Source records
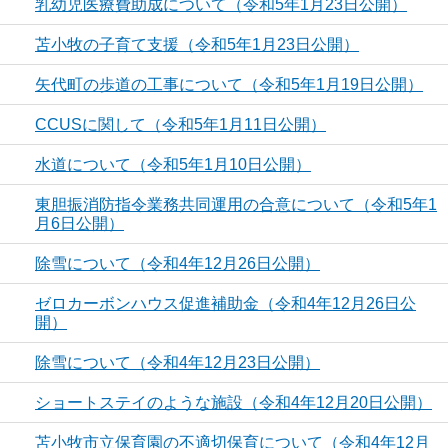
乳幼児医療費助成について（令和5年1月23日公開）
苫小牧の子育て支援（令和5年1月23日公開）
矢代町の歩道の工事について（令和5年1月19日公開）
CCUSに関して（令和5年1月11日公開）
水道について（令和5年1月10日公開）
東胆振消防指令業務共同運用の合意について（令和5年1
月6日公開）
除雪について（令和4年12月26日公開）
ゼロカーボンハウス促進補助金（令和4年12月26日公
開）
除雪について（令和4年12月23日公開）
ショートステイのような施設（令和4年12月20日公開）
苫小牧市立保育園の不適切保育について（令和4年12月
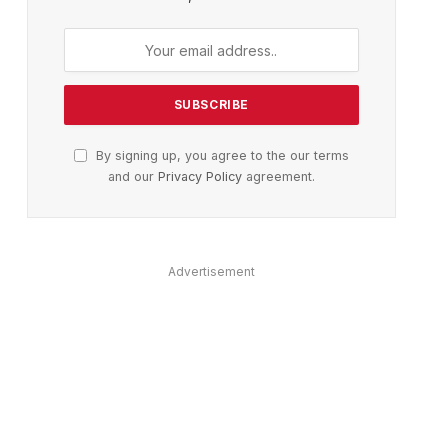
By signing up, you agree to the our terms
and our
Privacy Policy
agreement.
Advertisement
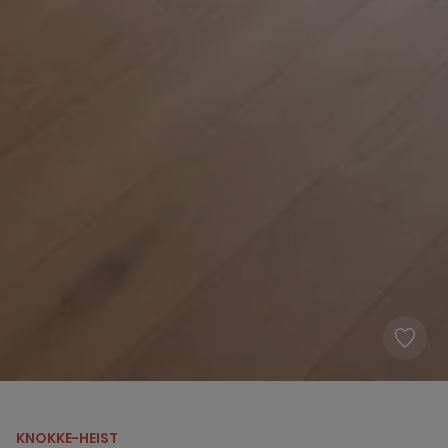
KNOKKE-HEIST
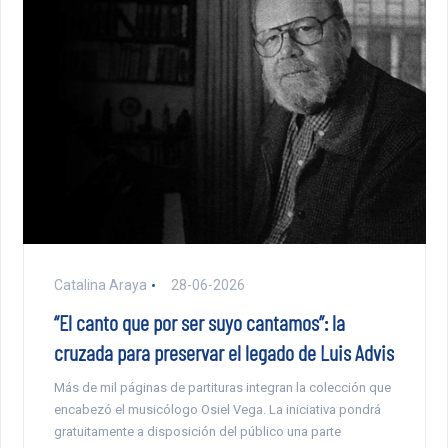
Catalina Araya
28-06-2026
“El canto que por ser suyo cantamos”: la
cruzada para preservar el legado de Luis Advis
Más de mil páginas de partituras integran la colección que
encabezó el musicólogo Osiel Vega. La iniciativa pondrá
gratuitamente a disposición del público una parte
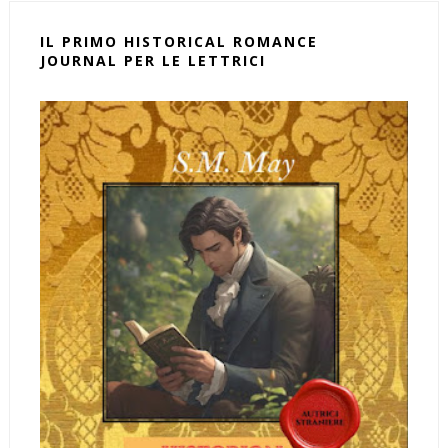
IL PRIMO HISTORICAL ROMANCE
JOURNAL PER LE LETTRICI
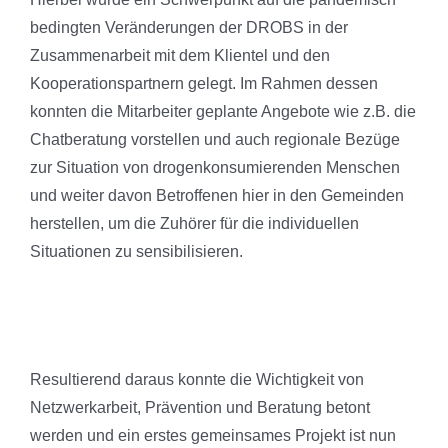
bedingten Veränderungen der DROBS in der
Zusammenarbeit mit dem Klientel und den
Kooperationspartnern gelegt. Im Rahmen dessen
konnten die Mitarbeiter geplante Angebote wie z.B. die
Chatberatung vorstellen und auch regionale Bezüge
zur Situation von drogenkonsumierenden Menschen
und weiter davon Betroffenen hier in den Gemeinden
herstellen, um die Zuhörer für die individuellen
Situationen zu sensibilisieren.
Resultierend daraus konnte die Wichtigkeit von
Netzwerkarbeit, Prävention und Beratung betont
werden und ein erstes gemeinsames Projekt ist nun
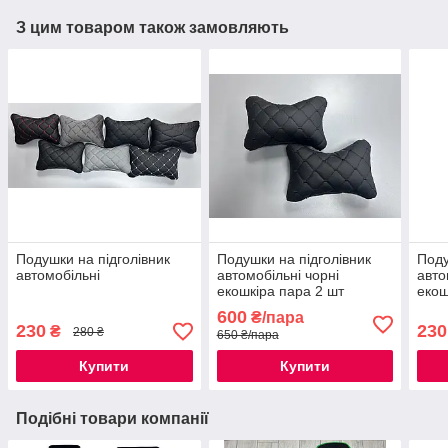
З цим товаром також замовляють
Подушки на підголівник
Подушки на підголівник
Поду
автомобільні
автомобільні чорні
авто
екошкіра пара 2 шт
екош
600
₴/пара
230
230
₴
280 ₴
650 ₴/пара
Купити
Купити
Подібні товари компанії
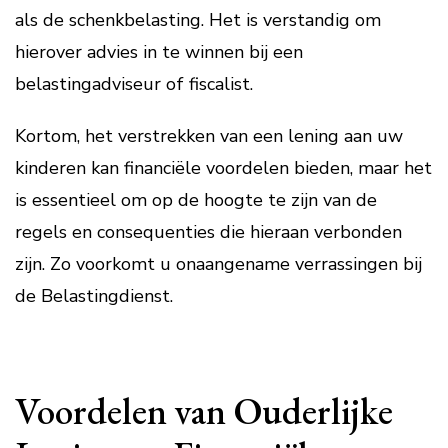
als de schenkbelasting. Het is verstandig om
hierover advies in te winnen bij een
belastingadviseur of fiscalist.
Kortom, het verstrekken van een lening aan uw
kinderen kan financiële voordelen bieden, maar het
is essentieel om op de hoogte te zijn van de
regels en consequenties die hieraan verbonden
zijn. Zo voorkomt u onaangename verrassingen bij
de Belastingdienst.
Voordelen van Ouderlijke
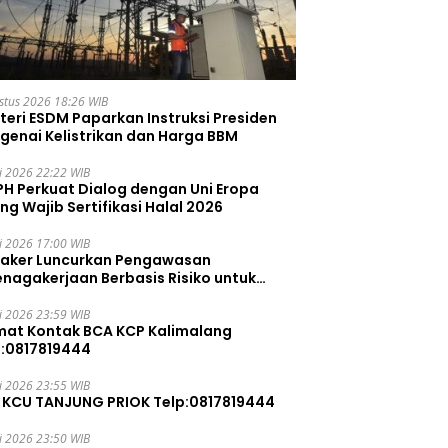
stus 2026 18:26 WIB
teri ESDM Paparkan Instruksi Presiden
genai Kelistrikan dan Harga BBM
li 2026 22:22 WIB
PH Perkuat Dialog dengan Uni Eropa
ng Wajib Sertifikasi Halal 2026
li 2026 17:00 WIB
aker Luncurkan Pengawasan
enagakerjaan Berbasis Risiko untuk
ah Pelanggaran
li 2026 23:59 WIB
mat Kontak BCA KCP Kalimalang
p:0817819444
li 2026 23:55 WIB
 KCU TANJUNG PRIOK Telp:0817819444
li 2026 23:50 WIB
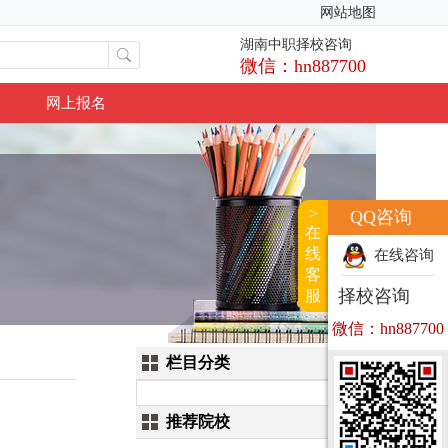
网站地图
湖南中职择校咨询
微信：hn887700
网上报名
>
QQ咨询
在
线
在线咨询
客
择校咨询
服
微信：hn887700
栏目分类
推荐院校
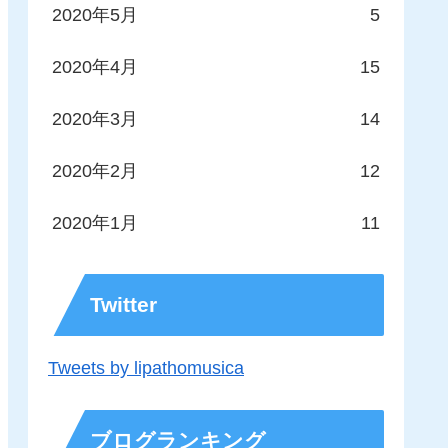
2020年5月
5
2020年4月
15
2020年3月
14
2020年2月
12
2020年1月
11
Twitter
Tweets by lipathomusica
ブログランキング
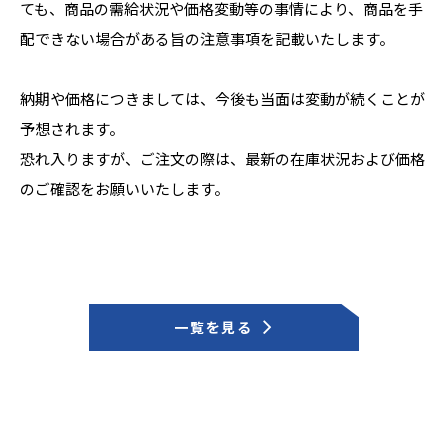
ても、商品の需給状況や価格変動等の事情により、商品を手
配できない場合がある旨の注意事項を記載いたします。
納期や価格につきましては、今後も当面は変動が続くことが
予想されます。
恐れ入りますが、ご注文の際は、最新の在庫状況および価格
のご確認をお願いいたします。
一覧を見る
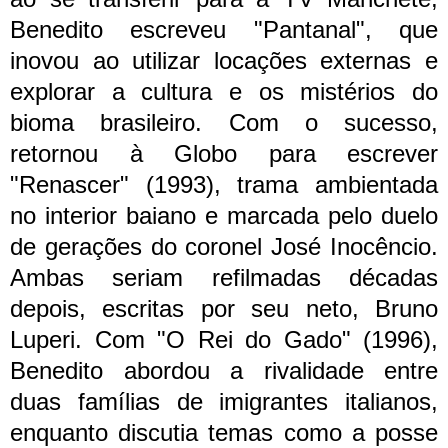
Benedito escreveu "Pantanal", que
inovou ao utilizar locações externas e
explorar a cultura e os mistérios do
bioma brasileiro.
Com o sucesso,
retornou à Globo para escrever
"Renascer" (1993), trama ambientada
no interior baiano e marcada pelo duelo
de gerações do coronel José Inocêncio.
Ambas seriam refilmadas décadas
depois, escritas por seu neto, Bruno
Luperi.
Com "O Rei do Gado" (1996),
Benedito abordou a rivalidade entre
duas famílias de imigrantes italianos,
enquanto discutia temas como a posse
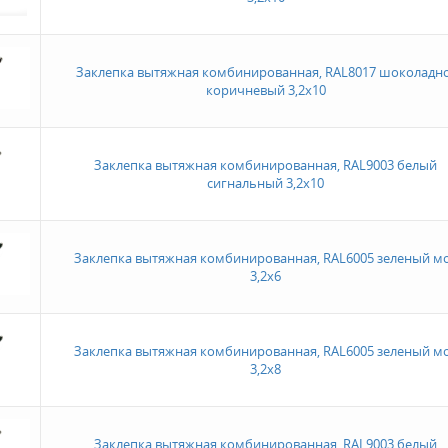
Заклепка вытяжная комбинированная, RAL8017 шоколадно
коричневый 3,2х10
Заклепка вытяжная комбинированная, RAL9003 белый
сигнальный 3,2х10
Заклепка вытяжная комбинированная, RAL6005 зеленый м
3,2х6
Заклепка вытяжная комбинированная, RAL6005 зеленый м
3,2х8
Заклепка вытяжная комбинированная, RAL9003 белый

About this exercise:
Write out the text of the entries above again with "Privacy Policy" renamed to "Privacy Notice" and everything else left unchanged. Leave the pictures out.

Exercise result:
乳幼児医療費助成について（令和5年1月23日公開）
苫小牧の子育て支援（令和5年1月23日公開）
矢代町の歩道の工事について（令和5年1月19日公開）
CCUSに関して（令和5年1月11日公開）
水道について（令和5年1月10日公開）
東胆振消防指令業務共同運用の合意について（令和5年1
月6日公開）
除雪について（令和4年12月26日公開）
ゼロカーボンハウス促進補助金（令和4年12月26日公
開）
除雪について（令和4年12月23日公開）
ショートステイのような施設（令和4年12月20日公開）
苫小牧市立保育園の不適切保育について（令和4年12月
By signing up, you agree to the our terms
and our
Privacy Notice
agreement.
Advertisement
KNOKKE-HEIST
Catalina Araya
28-06-2026
“El canto que por ser suyo cantamos”: la
cruzada para preservar el legado de Luis Advis
Más de mil páginas de partituras integran la colección que
encabezó el musicólogo Osiel Vega. La iniciativa pondrá
gratuitamente a disposición del público una parte
IL PRIMO HISTORICAL ROMANCE
JOURNAL PER LE LETTRICI
bedingten Veränderungen der DROBS in der
Zusammenarbeit mit dem Klientel und den
Kooperationspartnern gelegt. Im Rahmen dessen
konnten die Mitarbeiter geplante Angebote wie z.B. die
Chatberatung vorstellen und auch regionale Bezüge
zur Situation von drogenkonsumierenden Menschen
und weiter davon Betroffenen hier in den Gemeinden
herstellen, um die Zuhörer für die individuellen
Situationen zu sensibilisieren.
Resultierend daraus konnte die Wichtigkeit von
Netzwerkarbeit, Prävention und Beratung betont
werden und ein erstes gemeinsames Projekt ist nun
З цим товаром також замовляють
Подушки на підголівник
Подушки на підголівник
Поду
автомобільні
автомобільні чорні
авто
екошкіра пара 2 шт
екош
600
₴/пара
230
230
₴
280 ₴
650 ₴/пара
Купити
Купити
Подібні товари компанії
als de schenkbelasting. Het is verstandig om
hierover advies in te winnen bij een
belastingadviseur of fiscalist.
Kortom, het verstrekken van een lening aan uw
kinderen kan financiële voordelen bieden, maar het
is essentieel om op de hoogte te zijn van de
regels en consequenties die hieraan verbonden
zijn. Zo voorkomt u onaangename verrassingen bij
de Belastingdienst.
Voordelen van Ouderlijke
stus 2026 18:26 WIB
teri ESDM Paparkan Instruksi Presiden
genai Kelistrikan dan Harga BBM
li 2026 22:22 WIB
PH Perkuat Dialog dengan Uni Eropa
ng Wajib Sertifikasi Halal 2026
li 2026 17:00 WIB
aker Luncurkan Pengawasan
enagakerjaan Berbasis Risiko untuk
ah Pelanggaran
li 2026 23:59 WIB
mat Kontak BCA KCP Kalimalang
p:0817819444
li 2026 23:55 WIB
 KCU TANJUNG PRIOK Telp:0817819444
li 2026 23:50 WIB
网站地图
湖南中职择校咨询
微信：hn887700
网上报名
>
QQ咨询
在
线
在线咨询
客
择校咨询
服
微信：hn887700
栏目分类
推荐院校
2020年5月
5
2020年4月
15
2020年3月
14
2020年2月
12
2020年1月
11
Twitter
Tweets by lipathomusica
ブログランキング
ても、商品の需給状況や価格変動等の事情により、商品を手
配できない場合がある旨の注意事項を記載いたします。
納期や価格につきましては、今後も当面は変動が続くことが
予想されます。
恐れ入りますが、ご注文の際は、最新の在庫状況および価格
のご確認をお願いいたします。
一覧を見る
Benedito escreveu "Pantanal", que
inovou ao utilizar locações externas e
explorar a cultura e os mistérios do
bioma brasileiro.
Com o sucesso,
retornou à Globo para escrever
"Renascer" (1993), trama ambientada
no interior baiano e marcada pelo duelo
de gerações do coronel José Inocêncio.
Ambas seriam refilmadas décadas
depois, escritas por seu neto, Bruno
Luperi.
Com "O Rei do Gado" (1996),
Benedito abordou a rivalidade entre
duas famílias de imigrantes italianos,
enquanto discutia temas como a posse
Заклепка вытяжная комбинированная, RAL8017 шоколадно
коричневый 3,2х10
Заклепка вытяжная комбинированная, RAL9003 белый
сигнальный 3,2х10
Заклепка вытяжная комбинированная, RAL6005 зеленый м
3,2х6
Заклепка вытяжная комбинированная, RAL6005 зеленый м
3,2х8
Заклепка вытяжная комбинированная, RAL9003 белый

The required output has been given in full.